→ **EXERCISE**:
What number of lines in the entries hold the string "historiques"? Answer with it alone.
=== Begin Enclosure ===
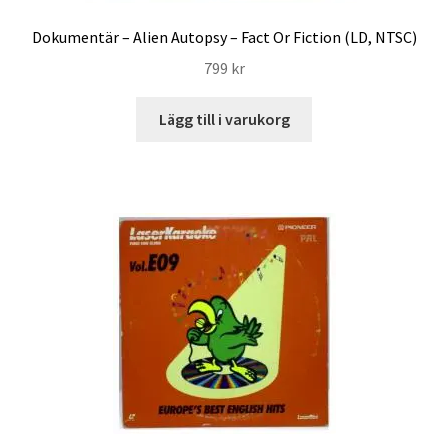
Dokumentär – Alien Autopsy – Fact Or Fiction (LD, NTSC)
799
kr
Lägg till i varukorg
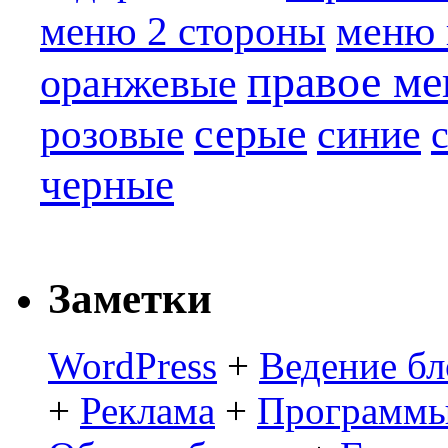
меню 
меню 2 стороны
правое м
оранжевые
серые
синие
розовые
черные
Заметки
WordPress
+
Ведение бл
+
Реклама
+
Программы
=== End Enclosure ===
=== Begin Enclosure ===
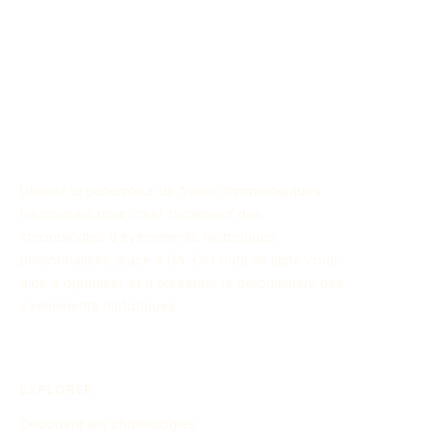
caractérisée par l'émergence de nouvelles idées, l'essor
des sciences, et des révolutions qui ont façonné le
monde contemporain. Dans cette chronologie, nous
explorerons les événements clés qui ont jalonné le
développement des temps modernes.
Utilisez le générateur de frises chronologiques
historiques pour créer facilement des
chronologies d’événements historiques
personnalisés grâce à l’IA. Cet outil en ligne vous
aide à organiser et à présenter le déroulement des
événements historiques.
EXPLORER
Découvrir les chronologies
=== End Enclosure ===
→ **OUTPUT OF THE TASK**:
3